270 million guns in private hands, and increaing
Sorry but I think all this is wishful thinking unless Conservatives begin fighting back at all levels. First conservatives should organize and fund journalists to investigate and report on all the issues that the current administration has whitewashed. Benghazi, Fast and Furious, the massive voter fraud are just a sample. The Conservatives need a news channel which answers the propaganda of msnbcnews. Conservative politicians need to get energized and bring the message to the American people that the country is going bankrupt. Being politically correct is a losing formula. All Americans appreciate a winner. It is time Conservatives took off the gloves and started actin like one.
well, what are upstate new yorkers, oklahomans, and south dakota types like? I’m asking, I don’t know, it’s a real question. Oil is an extraction resource, not a manufacturing resource, so societies that rely on it become more themselves, and not necessarily more Swiss. Oil bankrolled Pennsylvania. California, Oklahoma, Texas. Two are liberal, two are conservative.

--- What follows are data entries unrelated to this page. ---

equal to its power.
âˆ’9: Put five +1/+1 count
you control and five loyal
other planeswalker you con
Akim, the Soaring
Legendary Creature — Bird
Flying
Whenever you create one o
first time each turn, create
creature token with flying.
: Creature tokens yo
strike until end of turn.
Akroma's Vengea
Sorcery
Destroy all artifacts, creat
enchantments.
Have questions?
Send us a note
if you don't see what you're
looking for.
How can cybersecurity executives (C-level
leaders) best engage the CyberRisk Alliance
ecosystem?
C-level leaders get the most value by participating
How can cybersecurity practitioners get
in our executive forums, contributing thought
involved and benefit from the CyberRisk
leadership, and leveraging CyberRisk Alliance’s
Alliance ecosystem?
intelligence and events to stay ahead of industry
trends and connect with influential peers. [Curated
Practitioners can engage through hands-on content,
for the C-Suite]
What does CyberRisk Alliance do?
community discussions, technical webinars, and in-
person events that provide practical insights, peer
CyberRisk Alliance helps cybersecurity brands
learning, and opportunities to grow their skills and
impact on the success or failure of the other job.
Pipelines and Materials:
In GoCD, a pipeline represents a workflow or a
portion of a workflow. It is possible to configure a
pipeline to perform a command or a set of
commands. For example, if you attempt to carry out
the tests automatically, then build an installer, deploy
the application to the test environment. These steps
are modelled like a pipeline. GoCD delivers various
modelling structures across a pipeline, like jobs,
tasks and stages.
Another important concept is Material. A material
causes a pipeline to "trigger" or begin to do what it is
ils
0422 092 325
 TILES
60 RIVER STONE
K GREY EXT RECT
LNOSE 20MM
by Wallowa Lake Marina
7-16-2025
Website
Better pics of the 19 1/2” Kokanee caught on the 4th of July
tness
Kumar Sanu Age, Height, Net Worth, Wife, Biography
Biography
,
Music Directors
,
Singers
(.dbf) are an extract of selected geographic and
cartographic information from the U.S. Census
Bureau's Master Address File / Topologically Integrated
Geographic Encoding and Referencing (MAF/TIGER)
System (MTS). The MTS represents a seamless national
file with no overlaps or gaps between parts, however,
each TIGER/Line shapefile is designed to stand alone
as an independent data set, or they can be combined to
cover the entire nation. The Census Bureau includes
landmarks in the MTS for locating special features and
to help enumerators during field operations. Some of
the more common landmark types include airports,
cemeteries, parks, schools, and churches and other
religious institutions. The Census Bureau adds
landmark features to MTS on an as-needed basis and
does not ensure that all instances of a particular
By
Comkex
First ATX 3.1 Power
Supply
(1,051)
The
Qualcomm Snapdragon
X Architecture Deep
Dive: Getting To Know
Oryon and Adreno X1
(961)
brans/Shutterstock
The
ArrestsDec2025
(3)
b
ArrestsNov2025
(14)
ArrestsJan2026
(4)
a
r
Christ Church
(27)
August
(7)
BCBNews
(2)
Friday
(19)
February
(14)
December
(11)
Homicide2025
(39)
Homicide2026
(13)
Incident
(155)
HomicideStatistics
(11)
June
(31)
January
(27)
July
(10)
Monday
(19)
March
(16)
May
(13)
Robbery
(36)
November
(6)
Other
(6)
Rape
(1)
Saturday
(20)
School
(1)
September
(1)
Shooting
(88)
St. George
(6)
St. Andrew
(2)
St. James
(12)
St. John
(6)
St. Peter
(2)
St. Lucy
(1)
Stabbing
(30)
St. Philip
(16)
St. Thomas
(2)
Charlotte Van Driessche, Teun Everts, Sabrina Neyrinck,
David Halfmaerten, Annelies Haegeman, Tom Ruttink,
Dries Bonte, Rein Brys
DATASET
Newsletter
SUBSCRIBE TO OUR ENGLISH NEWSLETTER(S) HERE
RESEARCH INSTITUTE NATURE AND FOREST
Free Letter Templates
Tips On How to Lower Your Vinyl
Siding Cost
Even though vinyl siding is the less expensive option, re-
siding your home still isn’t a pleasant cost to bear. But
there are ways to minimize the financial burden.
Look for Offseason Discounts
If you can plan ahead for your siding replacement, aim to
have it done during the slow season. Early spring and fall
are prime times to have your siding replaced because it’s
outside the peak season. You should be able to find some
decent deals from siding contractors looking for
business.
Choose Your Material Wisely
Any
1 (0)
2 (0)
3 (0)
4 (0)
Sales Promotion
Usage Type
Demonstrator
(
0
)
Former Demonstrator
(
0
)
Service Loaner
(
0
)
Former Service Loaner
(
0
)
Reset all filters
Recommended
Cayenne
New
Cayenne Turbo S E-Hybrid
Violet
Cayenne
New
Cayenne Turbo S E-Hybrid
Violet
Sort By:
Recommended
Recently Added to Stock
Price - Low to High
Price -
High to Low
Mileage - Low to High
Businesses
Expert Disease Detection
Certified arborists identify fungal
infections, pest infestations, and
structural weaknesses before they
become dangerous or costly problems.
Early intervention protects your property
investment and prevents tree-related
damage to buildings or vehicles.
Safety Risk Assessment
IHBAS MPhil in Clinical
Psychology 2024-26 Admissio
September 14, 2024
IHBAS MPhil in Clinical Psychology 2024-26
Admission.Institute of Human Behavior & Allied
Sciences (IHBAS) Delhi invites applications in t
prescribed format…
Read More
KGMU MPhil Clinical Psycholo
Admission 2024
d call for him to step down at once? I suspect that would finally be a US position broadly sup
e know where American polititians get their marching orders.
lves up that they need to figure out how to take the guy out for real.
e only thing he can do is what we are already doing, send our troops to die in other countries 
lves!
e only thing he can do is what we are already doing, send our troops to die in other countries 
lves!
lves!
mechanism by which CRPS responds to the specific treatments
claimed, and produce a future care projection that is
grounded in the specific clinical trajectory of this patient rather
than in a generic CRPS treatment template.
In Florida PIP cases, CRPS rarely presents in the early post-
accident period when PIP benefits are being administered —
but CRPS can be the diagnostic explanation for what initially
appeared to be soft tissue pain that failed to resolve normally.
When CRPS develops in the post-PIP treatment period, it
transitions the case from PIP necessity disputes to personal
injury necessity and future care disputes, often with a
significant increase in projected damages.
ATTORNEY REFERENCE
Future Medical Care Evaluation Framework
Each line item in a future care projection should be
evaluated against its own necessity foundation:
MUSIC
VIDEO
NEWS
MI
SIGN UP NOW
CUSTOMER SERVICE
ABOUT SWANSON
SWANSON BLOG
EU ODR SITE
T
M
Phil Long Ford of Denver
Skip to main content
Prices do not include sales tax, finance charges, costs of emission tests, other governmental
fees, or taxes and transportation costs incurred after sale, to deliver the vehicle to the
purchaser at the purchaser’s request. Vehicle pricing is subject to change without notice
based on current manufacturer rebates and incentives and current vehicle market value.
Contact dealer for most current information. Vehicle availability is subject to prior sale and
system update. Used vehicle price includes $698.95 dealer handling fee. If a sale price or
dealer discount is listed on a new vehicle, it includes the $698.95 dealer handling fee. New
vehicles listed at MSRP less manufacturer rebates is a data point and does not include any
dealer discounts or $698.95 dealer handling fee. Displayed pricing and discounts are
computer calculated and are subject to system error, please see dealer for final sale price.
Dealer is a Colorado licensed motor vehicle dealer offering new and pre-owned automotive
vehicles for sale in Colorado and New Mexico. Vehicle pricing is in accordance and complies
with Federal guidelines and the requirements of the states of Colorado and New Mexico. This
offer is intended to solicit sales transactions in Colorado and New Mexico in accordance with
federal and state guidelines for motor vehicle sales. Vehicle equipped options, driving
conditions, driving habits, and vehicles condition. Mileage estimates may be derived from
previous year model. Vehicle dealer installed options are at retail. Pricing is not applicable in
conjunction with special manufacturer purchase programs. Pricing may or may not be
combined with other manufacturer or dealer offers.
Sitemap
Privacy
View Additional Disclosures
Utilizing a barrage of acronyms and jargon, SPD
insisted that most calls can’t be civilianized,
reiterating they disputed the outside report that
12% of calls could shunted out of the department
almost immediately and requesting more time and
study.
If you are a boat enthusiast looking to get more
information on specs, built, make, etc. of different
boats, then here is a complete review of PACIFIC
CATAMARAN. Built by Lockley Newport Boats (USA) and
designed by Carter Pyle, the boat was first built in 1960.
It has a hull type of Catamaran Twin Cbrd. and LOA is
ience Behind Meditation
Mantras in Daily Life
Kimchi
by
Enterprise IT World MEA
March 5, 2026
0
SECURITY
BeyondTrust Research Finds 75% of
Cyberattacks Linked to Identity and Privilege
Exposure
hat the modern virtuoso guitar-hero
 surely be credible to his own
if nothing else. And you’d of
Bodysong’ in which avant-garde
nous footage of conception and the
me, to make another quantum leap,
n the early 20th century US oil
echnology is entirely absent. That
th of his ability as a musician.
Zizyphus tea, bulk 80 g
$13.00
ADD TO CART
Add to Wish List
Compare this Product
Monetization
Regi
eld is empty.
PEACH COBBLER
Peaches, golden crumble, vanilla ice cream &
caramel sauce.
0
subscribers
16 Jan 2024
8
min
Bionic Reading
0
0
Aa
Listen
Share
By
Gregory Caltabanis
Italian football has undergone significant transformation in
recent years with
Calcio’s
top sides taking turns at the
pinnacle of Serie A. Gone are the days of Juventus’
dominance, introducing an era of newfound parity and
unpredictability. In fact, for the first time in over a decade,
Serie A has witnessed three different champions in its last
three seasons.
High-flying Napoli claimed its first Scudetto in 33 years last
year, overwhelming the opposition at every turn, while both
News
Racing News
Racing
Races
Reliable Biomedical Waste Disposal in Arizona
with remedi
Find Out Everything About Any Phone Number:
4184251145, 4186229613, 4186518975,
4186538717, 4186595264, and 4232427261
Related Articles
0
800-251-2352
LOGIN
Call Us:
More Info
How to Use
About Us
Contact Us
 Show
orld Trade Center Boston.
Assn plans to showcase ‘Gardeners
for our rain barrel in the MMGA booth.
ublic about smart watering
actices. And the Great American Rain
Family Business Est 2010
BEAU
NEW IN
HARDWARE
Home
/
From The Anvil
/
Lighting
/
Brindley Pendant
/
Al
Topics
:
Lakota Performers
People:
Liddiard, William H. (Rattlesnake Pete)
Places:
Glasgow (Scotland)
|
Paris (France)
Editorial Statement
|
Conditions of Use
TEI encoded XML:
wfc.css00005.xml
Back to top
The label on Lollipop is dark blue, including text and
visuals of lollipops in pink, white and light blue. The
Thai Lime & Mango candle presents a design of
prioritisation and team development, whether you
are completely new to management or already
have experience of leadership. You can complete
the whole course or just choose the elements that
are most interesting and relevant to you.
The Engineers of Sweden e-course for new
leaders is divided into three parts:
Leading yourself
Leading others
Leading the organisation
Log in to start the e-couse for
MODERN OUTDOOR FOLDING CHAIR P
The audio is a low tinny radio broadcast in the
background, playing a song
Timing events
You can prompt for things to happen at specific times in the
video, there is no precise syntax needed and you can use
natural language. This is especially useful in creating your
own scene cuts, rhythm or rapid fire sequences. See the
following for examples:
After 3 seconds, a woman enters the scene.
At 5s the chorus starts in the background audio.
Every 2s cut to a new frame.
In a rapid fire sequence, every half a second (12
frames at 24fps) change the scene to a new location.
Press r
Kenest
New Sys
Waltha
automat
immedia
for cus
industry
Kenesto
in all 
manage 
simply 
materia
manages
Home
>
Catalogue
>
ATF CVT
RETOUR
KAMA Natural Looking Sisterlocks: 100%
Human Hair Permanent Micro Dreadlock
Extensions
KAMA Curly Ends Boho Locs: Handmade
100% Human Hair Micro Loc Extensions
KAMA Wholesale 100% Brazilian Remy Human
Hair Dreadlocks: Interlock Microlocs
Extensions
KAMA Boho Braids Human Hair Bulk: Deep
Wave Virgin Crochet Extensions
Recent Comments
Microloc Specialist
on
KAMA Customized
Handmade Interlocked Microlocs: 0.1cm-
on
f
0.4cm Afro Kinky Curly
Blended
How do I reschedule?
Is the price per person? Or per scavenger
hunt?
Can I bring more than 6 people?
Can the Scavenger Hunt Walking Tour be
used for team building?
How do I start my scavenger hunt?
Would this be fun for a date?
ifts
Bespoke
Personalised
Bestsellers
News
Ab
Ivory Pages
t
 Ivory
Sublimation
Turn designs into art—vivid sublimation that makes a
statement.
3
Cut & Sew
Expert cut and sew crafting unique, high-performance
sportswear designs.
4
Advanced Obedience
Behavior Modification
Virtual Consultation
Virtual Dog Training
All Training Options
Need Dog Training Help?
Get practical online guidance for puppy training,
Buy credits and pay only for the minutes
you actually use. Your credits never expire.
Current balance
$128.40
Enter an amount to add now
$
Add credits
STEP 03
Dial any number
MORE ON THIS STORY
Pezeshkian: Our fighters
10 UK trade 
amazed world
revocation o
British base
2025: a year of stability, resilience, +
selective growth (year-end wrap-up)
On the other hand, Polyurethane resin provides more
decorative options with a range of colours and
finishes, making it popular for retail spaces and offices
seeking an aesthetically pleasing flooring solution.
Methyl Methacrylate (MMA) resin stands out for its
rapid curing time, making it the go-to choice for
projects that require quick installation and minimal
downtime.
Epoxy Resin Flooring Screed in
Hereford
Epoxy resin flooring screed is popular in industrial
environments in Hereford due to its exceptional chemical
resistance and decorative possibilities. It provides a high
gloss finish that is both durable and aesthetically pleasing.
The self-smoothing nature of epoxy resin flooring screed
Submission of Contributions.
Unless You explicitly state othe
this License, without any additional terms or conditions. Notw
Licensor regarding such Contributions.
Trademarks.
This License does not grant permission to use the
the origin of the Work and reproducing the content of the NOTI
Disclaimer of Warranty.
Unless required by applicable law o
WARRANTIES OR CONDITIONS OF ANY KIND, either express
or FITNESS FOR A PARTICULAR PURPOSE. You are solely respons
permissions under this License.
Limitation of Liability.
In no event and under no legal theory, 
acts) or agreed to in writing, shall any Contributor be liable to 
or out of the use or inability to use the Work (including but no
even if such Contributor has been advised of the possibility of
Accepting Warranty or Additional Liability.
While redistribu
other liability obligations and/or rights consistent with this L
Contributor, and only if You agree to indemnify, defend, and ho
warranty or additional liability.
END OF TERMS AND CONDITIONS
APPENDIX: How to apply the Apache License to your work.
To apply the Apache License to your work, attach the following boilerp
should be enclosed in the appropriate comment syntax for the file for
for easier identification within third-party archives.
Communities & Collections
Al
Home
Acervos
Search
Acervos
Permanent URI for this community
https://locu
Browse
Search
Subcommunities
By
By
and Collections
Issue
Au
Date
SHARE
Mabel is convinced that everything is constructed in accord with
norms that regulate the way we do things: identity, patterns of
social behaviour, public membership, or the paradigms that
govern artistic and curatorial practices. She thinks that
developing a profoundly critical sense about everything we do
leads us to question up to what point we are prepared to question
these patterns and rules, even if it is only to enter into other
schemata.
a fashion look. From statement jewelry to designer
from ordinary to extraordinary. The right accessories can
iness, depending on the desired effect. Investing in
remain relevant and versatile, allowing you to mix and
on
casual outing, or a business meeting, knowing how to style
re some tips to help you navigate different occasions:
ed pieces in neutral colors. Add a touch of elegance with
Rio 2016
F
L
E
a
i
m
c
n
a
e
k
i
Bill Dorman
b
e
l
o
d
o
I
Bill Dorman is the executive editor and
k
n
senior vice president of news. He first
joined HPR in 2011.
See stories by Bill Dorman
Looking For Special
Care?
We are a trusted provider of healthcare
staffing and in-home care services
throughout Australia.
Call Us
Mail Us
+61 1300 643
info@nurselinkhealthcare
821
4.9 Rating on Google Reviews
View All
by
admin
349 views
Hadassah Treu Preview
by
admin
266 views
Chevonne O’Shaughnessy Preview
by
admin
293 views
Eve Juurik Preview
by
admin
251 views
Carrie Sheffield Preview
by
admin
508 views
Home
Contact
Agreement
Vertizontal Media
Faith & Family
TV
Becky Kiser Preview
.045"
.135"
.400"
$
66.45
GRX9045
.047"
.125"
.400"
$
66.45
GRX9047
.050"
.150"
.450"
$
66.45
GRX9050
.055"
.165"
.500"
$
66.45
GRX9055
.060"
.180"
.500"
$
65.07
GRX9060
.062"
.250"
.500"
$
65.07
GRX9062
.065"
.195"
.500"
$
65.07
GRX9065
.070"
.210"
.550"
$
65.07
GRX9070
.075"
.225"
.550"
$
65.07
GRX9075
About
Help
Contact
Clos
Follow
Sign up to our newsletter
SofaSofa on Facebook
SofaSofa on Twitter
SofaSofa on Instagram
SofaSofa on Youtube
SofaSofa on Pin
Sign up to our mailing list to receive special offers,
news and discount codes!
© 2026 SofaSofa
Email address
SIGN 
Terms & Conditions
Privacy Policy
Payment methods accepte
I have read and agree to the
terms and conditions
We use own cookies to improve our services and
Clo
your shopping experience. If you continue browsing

Oil bankrolled Saudi Arabia, Iceland, Nigeria. Saudi is exports religion, Iceland exports Ikea-type stuff, Nigeria exports email spam.
Federalism. I don’t know why anyone isn’t pointing out this is about like the fights over property law, as we settled the West. The East Coast had this cramped vision of everything registered through Washington, DC, while the people on the ground created what they thought were fair and decent laws. Really- Hernando de Soto- The Mystery of Capital- reproduces land contracts, and mining contracts, drawn up by California gold miners. California land use laws, based on these miners’ laws became how W,DC handled property, eventually. This is just a different type of property- privacy property, information property, earnings property.
What are Upstate New Yorkers like? Easy answer, it depends.
We are very much the tail wagged by the hundred pound dog that is New York City, so it really doesn’t matter that much what we want. Some, mainly in the larger cities, go along and get along quite well. After all, one in seven is a government employee.
The rest of us pay our taxes and wait to escape to a better place.
You have to be a Mario Cuomo level of antagonistic failure to lose a statewide election with a D after your name in this state. Like 1970s era Detroit automobiles showed us, nothing good comes with no competition.
That’s what Upstate New Yorkers are like.
What you say is true of many places. In Virginia, we used to be a pretty solid Red State. But then as DC grew, the government leeches swarmed into several Northern Virginia counties and Hampton Roads. Since they we’ve shifted left. Even where I in the southern part of the state, most of the people in this middle class neighborhood are government workers now, replacing the retired folks who were hear and moved out.
I’m wondering though: do upstaters get plundered taxwise to help support NYC and the bedroom communities? we do in Virginia. The leeches are demanding all kinds of new roads but don’t want to pay locally higher gasoline taxes or tolls. So they are plundering the road budget for the state which means roads in counties and small towns are crumbling while they get new free roads.
Then there’s Birmingham, Alabama. Google that city and the sewer fiasco. Simply put it is one of the largest municipal failures in US history. Naturally that Democrat stronghold is trying to get the rest of the state to bail it out.